### What you should do
Every line holding "unknown" should be copied from the records below.

[Stored data — start]

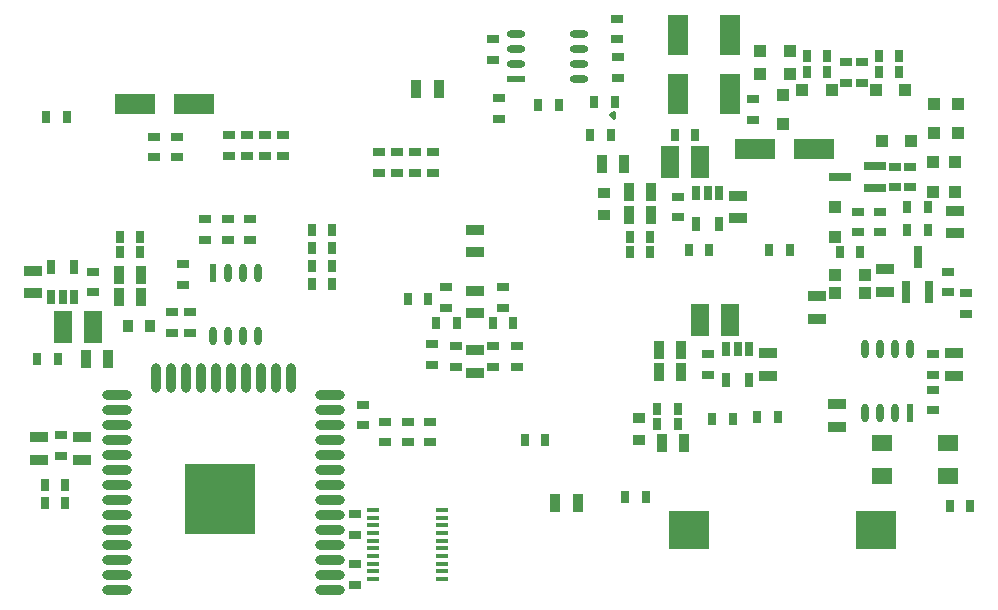
<source format=gbp>
G04 #@! TF.GenerationSoftware,KiCad,Pcbnew,5.0.0-rc2-dev-unknown+dfsg1+20180318-2*
G04 #@! TF.CreationDate,2018-06-04T00:15:21+02:00*
G04 #@! TF.ProjectId,ulx3s,756C7833732E6B696361645F70636200,rev?*
G04 #@! TF.SameCoordinates,Original*
G04 #@! TF.FileFunction,Paste,Bot*
G04 #@! TF.FilePolarity,Positive*
%FSLAX46Y46*%
G04 Gerber Fmt 4.6, Leading zero omitted, Abs format (unit mm)*
G04 Created by KiCad (PCBNEW 5.0.0-rc2-dev-unknown+dfsg1+20180318-2) date Mon Jun  4 00:15:21 2018*
%MOMM*%
%LPD*%
G01*
G04 APERTURE LIST*
%ADD10C,0.350000*%
%ADD11R,0.700000X1.200000*%
%ADD12R,1.000000X0.400000*%
%ADD13R,3.500000X3.300000*%
%ADD14R,0.600000X1.550000*%
%ADD15O,0.600000X1.550000*%
%ADD16O,2.500000X0.900000*%
%ADD17O,0.900000X2.500000*%
%ADD18R,6.000000X6.000000*%
%ADD19R,1.800000X1.400000*%
%ADD20R,0.970000X1.500000*%
%ADD21R,1.500000X0.970000*%
%ADD22R,0.670000X1.000000*%
%ADD23R,1.000000X0.670000*%
%ADD24R,1.000000X1.000000*%
%ADD25R,0.800000X1.900000*%
%ADD26R,1.900000X0.800000*%
%ADD27R,3.500000X1.800000*%
%ADD28R,1.800000X3.500000*%
%ADD29R,1.000000X0.845000*%
%ADD30R,0.845000X1.000000*%
%ADD31R,1.550000X0.600000*%
%ADD32O,1.550000X0.600000*%
%ADD33R,1.500000X2.700000*%
G04 APERTURE END LIST*
D10*
X150296000Y-71062000D02*
X150046000Y-70812000D01*
X150046000Y-70812000D02*
X150296000Y-70562000D01*
X150296000Y-70562000D02*
X150296000Y-71062000D01*
D11*
X159825000Y-90600000D03*
X160775000Y-90600000D03*
X161725000Y-90600000D03*
X161725000Y-93200000D03*
X159825000Y-93200000D03*
X104575000Y-86215000D03*
X103625000Y-86215000D03*
X102675000Y-86215000D03*
X102675000Y-83615000D03*
X104575000Y-83615000D03*
X157285000Y-77392000D03*
X158235000Y-77392000D03*
X159185000Y-77392000D03*
X159185000Y-79992000D03*
X157285000Y-79992000D03*
D12*
X135735000Y-104215000D03*
X135735000Y-104865000D03*
X135735000Y-105515000D03*
X135735000Y-106165000D03*
X135735000Y-106815000D03*
X135735000Y-107465000D03*
X135735000Y-108115000D03*
X135735000Y-108765000D03*
X135735000Y-109415000D03*
X135735000Y-110065000D03*
X129935000Y-110065000D03*
X129935000Y-109415000D03*
X129935000Y-108765000D03*
X129935000Y-108115000D03*
X129935000Y-107465000D03*
X129935000Y-106815000D03*
X129935000Y-106165000D03*
X129935000Y-105515000D03*
X129935000Y-104865000D03*
X129935000Y-104215000D03*
D13*
X172485000Y-105870000D03*
X156685000Y-105870000D03*
D14*
X175395000Y-96015000D03*
D15*
X174125000Y-96015000D03*
X172855000Y-96015000D03*
X171585000Y-96015000D03*
X171585000Y-90615000D03*
X172855000Y-90615000D03*
X174125000Y-90615000D03*
X175395000Y-90615000D03*
D14*
X116325000Y-84120000D03*
D15*
X117595000Y-84120000D03*
X118865000Y-84120000D03*
X120135000Y-84120000D03*
X120135000Y-89520000D03*
X118865000Y-89520000D03*
X117595000Y-89520000D03*
X116325000Y-89520000D03*
D16*
X126230000Y-111000000D03*
X126230000Y-109730000D03*
X126230000Y-108460000D03*
X126230000Y-107190000D03*
X126230000Y-105920000D03*
X126230000Y-104650000D03*
X126230000Y-103380000D03*
X126230000Y-102110000D03*
X126230000Y-100840000D03*
X126230000Y-99570000D03*
X126230000Y-98300000D03*
X126230000Y-97030000D03*
X126230000Y-95760000D03*
X126230000Y-94490000D03*
D17*
X122945000Y-93000000D03*
X121675000Y-93000000D03*
X120405000Y-93000000D03*
X119135000Y-93000000D03*
X117865000Y-93000000D03*
X116595000Y-93000000D03*
X115325000Y-93000000D03*
X114055000Y-93000000D03*
X112785000Y-93000000D03*
X111515000Y-93000000D03*
D16*
X108230000Y-94490000D03*
X108230000Y-95760000D03*
X108230000Y-97030000D03*
X108230000Y-98300000D03*
X108230000Y-99570000D03*
X108230000Y-100840000D03*
X108230000Y-102110000D03*
X108230000Y-103380000D03*
X108230000Y-104650000D03*
X108230000Y-105920000D03*
X108230000Y-107190000D03*
X108230000Y-108460000D03*
X108230000Y-109730000D03*
X108230000Y-111000000D03*
D18*
X116930000Y-103300000D03*
D19*
X178576000Y-98522000D03*
X172976000Y-98522000D03*
X172976000Y-101322000D03*
X178576000Y-101322000D03*
D20*
X133546000Y-68550000D03*
X135456000Y-68550000D03*
D21*
X101085000Y-83960000D03*
X101085000Y-85870000D03*
D22*
X153985000Y-96910000D03*
X155735000Y-96910000D03*
D20*
X156015000Y-90630000D03*
X154105000Y-90630000D03*
X154105000Y-92535000D03*
X156015000Y-92535000D03*
D21*
X163315000Y-90945000D03*
X163315000Y-92855000D03*
D22*
X151645000Y-82375000D03*
X153395000Y-82375000D03*
D20*
X153475000Y-79200000D03*
X151565000Y-79200000D03*
X153475000Y-77295000D03*
X151565000Y-77295000D03*
D21*
X160775000Y-79520000D03*
X160775000Y-77610000D03*
D22*
X108465000Y-81105000D03*
X110215000Y-81105000D03*
D20*
X108385000Y-84280000D03*
X110295000Y-84280000D03*
X110295000Y-86185000D03*
X108385000Y-86185000D03*
D21*
X173221000Y-83833000D03*
X173221000Y-85743000D03*
D23*
X175380000Y-76900000D03*
X175380000Y-75150000D03*
D21*
X105276000Y-99967000D03*
X105276000Y-98057000D03*
X167506000Y-88029000D03*
X167506000Y-86119000D03*
X138500000Y-90665000D03*
X138500000Y-92575000D03*
D23*
X150589600Y-64359000D03*
X150589600Y-62609000D03*
D21*
X138500000Y-82375000D03*
X138500000Y-80465000D03*
X138500000Y-87575000D03*
X138500000Y-85665000D03*
X101593000Y-99967000D03*
X101593000Y-98057000D03*
D20*
X154359000Y-98504000D03*
X156269000Y-98504000D03*
X105591000Y-91392000D03*
X107501000Y-91392000D03*
X151189000Y-74882000D03*
X149279000Y-74882000D03*
D23*
X140900000Y-87095000D03*
X140900000Y-85345000D03*
X136100000Y-87095000D03*
X136100000Y-85345000D03*
X136900000Y-92095000D03*
X136900000Y-90345000D03*
X140100000Y-90345000D03*
X140100000Y-92095000D03*
X142100000Y-92095000D03*
X142100000Y-90345000D03*
X134900000Y-90145000D03*
X134900000Y-91895000D03*
D22*
X135225000Y-88420000D03*
X136975000Y-88420000D03*
X140025000Y-88420000D03*
X141775000Y-88420000D03*
X163425000Y-82220000D03*
X165175000Y-82220000D03*
X158375000Y-82220000D03*
X156625000Y-82220000D03*
D23*
X177300000Y-94025000D03*
X177300000Y-95775000D03*
D20*
X145342000Y-103584000D03*
X147252000Y-103584000D03*
D22*
X103995000Y-70963000D03*
X102245000Y-70963000D03*
X103245000Y-91410000D03*
X101495000Y-91410000D03*
D23*
X180094000Y-87586000D03*
X180094000Y-85836000D03*
D22*
X180473000Y-103856000D03*
X178723000Y-103856000D03*
X158645000Y-96490000D03*
X160395000Y-96490000D03*
X132827200Y-86330000D03*
X134577200Y-86330000D03*
D21*
X169172000Y-95281000D03*
X169172000Y-97191000D03*
X179190000Y-80790000D03*
X179190000Y-78880000D03*
D24*
X169050000Y-84280000D03*
X171550000Y-84280000D03*
X169030000Y-78585000D03*
X169030000Y-81085000D03*
X171550000Y-85804000D03*
X169050000Y-85804000D03*
X179190000Y-74775000D03*
X179190000Y-77275000D03*
X177285000Y-77275000D03*
X177285000Y-74775000D03*
X172987000Y-72977000D03*
X175487000Y-72977000D03*
X164585000Y-69060000D03*
X164585000Y-71560000D03*
X168756000Y-68659000D03*
X166256000Y-68659000D03*
X174979000Y-68659000D03*
X172479000Y-68659000D03*
X165200000Y-67262000D03*
X162700000Y-67262000D03*
X162700000Y-65357000D03*
X165200000Y-65357000D03*
X177412000Y-72322000D03*
X177412000Y-69822000D03*
X179444000Y-69822000D03*
X179444000Y-72322000D03*
D25*
X176015000Y-82780000D03*
X175065000Y-85780000D03*
X176965000Y-85780000D03*
D26*
X172435000Y-75075000D03*
X172435000Y-76975000D03*
X169435000Y-76025000D03*
D27*
X114761000Y-69802000D03*
X109761000Y-69802000D03*
X167212000Y-73612000D03*
X162212000Y-73612000D03*
D28*
X155695000Y-69000000D03*
X155695000Y-64000000D03*
X160140000Y-69000000D03*
X160140000Y-64000000D03*
D23*
X113277000Y-74360000D03*
X113277000Y-72610000D03*
X111372000Y-72610000D03*
X111372000Y-74360000D03*
D22*
X155455000Y-72487000D03*
X157205000Y-72487000D03*
D23*
X171331000Y-66278000D03*
X171331000Y-68028000D03*
X169919000Y-68028000D03*
X169919000Y-66278000D03*
D22*
X174477000Y-65738000D03*
X172727000Y-65738000D03*
D23*
X128390000Y-106321000D03*
X128390000Y-104571000D03*
X117722000Y-72483000D03*
X117722000Y-74233000D03*
X119246000Y-74233000D03*
X119246000Y-72483000D03*
X120770000Y-72483000D03*
X120770000Y-74233000D03*
X122294000Y-74233000D03*
X122294000Y-72483000D03*
D22*
X145655000Y-69900000D03*
X143905000Y-69900000D03*
D29*
X152393000Y-96398500D03*
X152393000Y-98323500D03*
D30*
X111064500Y-88598000D03*
X109139500Y-88598000D03*
D29*
X149472000Y-77348500D03*
X149472000Y-79273500D03*
D22*
X166631000Y-65738000D03*
X168381000Y-65738000D03*
D23*
X134740000Y-96740000D03*
X134740000Y-98490000D03*
D31*
X141980000Y-67706500D03*
D32*
X141980000Y-66436500D03*
X141980000Y-65166500D03*
X141980000Y-63896500D03*
X147380000Y-63896500D03*
X147380000Y-65166500D03*
X147380000Y-66436500D03*
X147380000Y-67706500D03*
D21*
X179078000Y-90963000D03*
X179078000Y-92873000D03*
D23*
X177300000Y-92793000D03*
X177300000Y-91043000D03*
D33*
X160140000Y-88090000D03*
X157600000Y-88090000D03*
X103625000Y-88725000D03*
X106165000Y-88725000D03*
X155060000Y-74755000D03*
X157600000Y-74755000D03*
D22*
X171175000Y-82375000D03*
X169425000Y-82375000D03*
D23*
X172840000Y-78960000D03*
X172840000Y-80710000D03*
X162045000Y-71185000D03*
X162045000Y-69435000D03*
D22*
X176890000Y-80470000D03*
X175140000Y-80470000D03*
D23*
X174110000Y-75150000D03*
X174110000Y-76900000D03*
X178555000Y-85790000D03*
X178555000Y-84040000D03*
X113785000Y-85155000D03*
X113785000Y-83405000D03*
X170935000Y-80710000D03*
X170935000Y-78960000D03*
X128390000Y-110555000D03*
X128390000Y-108805000D03*
D22*
X151264000Y-103076000D03*
X153014000Y-103076000D03*
D23*
X119500000Y-81345000D03*
X119500000Y-79595000D03*
X114420000Y-89219000D03*
X114420000Y-87469000D03*
D22*
X175140000Y-78565000D03*
X176890000Y-78565000D03*
X124721000Y-85060000D03*
X126471000Y-85060000D03*
X126471000Y-83536000D03*
X124721000Y-83536000D03*
X124721000Y-82012000D03*
X126471000Y-82012000D03*
X126471000Y-80470000D03*
X124721000Y-80470000D03*
D23*
X130422000Y-73898000D03*
X130422000Y-75648000D03*
X131961000Y-73898000D03*
X131961000Y-75648000D03*
X133485000Y-73898000D03*
X133485000Y-75648000D03*
X135009000Y-75648000D03*
X135009000Y-73898000D03*
X140025500Y-66105000D03*
X140025500Y-64355000D03*
X140597000Y-71076000D03*
X140597000Y-69326000D03*
X150615000Y-67647000D03*
X150615000Y-65897000D03*
D22*
X148300000Y-72487000D03*
X150050000Y-72487000D03*
X150362000Y-69693000D03*
X148612000Y-69693000D03*
D23*
X129025000Y-95300000D03*
X129025000Y-97050000D03*
X117595000Y-79595000D03*
X117595000Y-81345000D03*
X112896000Y-89219000D03*
X112896000Y-87469000D03*
X115690000Y-79595000D03*
X115690000Y-81345000D03*
D22*
X142755000Y-98250000D03*
X144505000Y-98250000D03*
D23*
X132835000Y-98490000D03*
X132835000Y-96740000D03*
X130930000Y-96740000D03*
X130930000Y-98490000D03*
D22*
X102115000Y-103600000D03*
X103865000Y-103600000D03*
X102115000Y-102060000D03*
X103865000Y-102060000D03*
D23*
X103498000Y-99633000D03*
X103498000Y-97883000D03*
D22*
X164190000Y-96345000D03*
X162440000Y-96345000D03*
X168381000Y-67135000D03*
X166631000Y-67135000D03*
X174475000Y-67120000D03*
X172725000Y-67120000D03*
X153985000Y-95640000D03*
X155735000Y-95640000D03*
X110215000Y-82375000D03*
X108465000Y-82375000D03*
X151645000Y-81105000D03*
X153395000Y-81105000D03*
D23*
X158235000Y-92775000D03*
X158235000Y-91025000D03*
X106165000Y-85790000D03*
X106165000Y-84040000D03*
X155695000Y-79440000D03*
X155695000Y-77690000D03*
M02*

</source>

[Stored data — finish]

### Answer below
G04 #@! TF.GenerationSoftware,KiCad,Pcbnew,5.0.0-rc2-dev-unknown+dfsg1+20180318-2*
G04 Created by KiCad (PCBNEW 5.0.0-rc2-dev-unknown+dfsg1+20180318-2) date Mon Jun  4 00:15:21 2018*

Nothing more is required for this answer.